Getting strong doesn’t happen overnight. It is a gradual process that requires commitment to routine, dedication to form and drive to continually push yourself every day. Each time you pick up a weight, you are training your muscles to become stronger and more adept at functional movement.
Your body adapts to the type of work you demand of it. If you habitually lift heavy weights, your body responds by building the muscular strength and power to support the activity. That’s how strength training works—you overload your muscles, allow them to adapt, then overload again.
An effective training program is one that keeps your body guessing by varying the movements and challenging your body with greater resistance. This way, your body never gets comfortable, and your progress never halts.
On a microscopic level, resistance training builds your skeletal muscle mass—the muscles attached to bones and tendons that are responsible for the force behind all your movement. These muscles are composed of individual muscle fibers. When your muscles work against external resistance, such as when lifting weights, you cause microscopic tears in your muscle fibers.
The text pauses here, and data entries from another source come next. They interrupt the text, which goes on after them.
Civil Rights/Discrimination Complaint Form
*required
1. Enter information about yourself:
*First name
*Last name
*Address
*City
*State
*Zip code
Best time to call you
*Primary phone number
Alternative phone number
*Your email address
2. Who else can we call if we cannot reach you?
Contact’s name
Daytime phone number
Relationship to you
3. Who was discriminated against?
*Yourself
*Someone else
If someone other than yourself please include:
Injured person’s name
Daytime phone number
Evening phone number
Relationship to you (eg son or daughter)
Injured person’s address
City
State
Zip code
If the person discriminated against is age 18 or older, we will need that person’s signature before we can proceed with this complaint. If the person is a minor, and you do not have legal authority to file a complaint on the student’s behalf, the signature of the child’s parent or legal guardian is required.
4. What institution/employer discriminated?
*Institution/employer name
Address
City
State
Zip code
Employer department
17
After your workout, your body repairs these damaged fibers, making them stronger and thicker than before. As you continue to train, your muscles grow in size and definition. Gradually increasing the amount of weight you lift ensures that your muscles continue to build.
Building strength should not mean that you become muscle-bound or lose flexibility. A strong body is one that is able to move fluidly. For this reason, the movements in these exercises are functional, meaning they challenge your body to move as it is naturally designed to: in multiple planes of motion and in fluid, compound movements.
Effective functional strength training employs the seven foundational movement patterns: squat, lunge, push, pull, hinge, twist and walk. Together, these patterns of movement occupy all planes of motion and keep your body healthy and injury-free.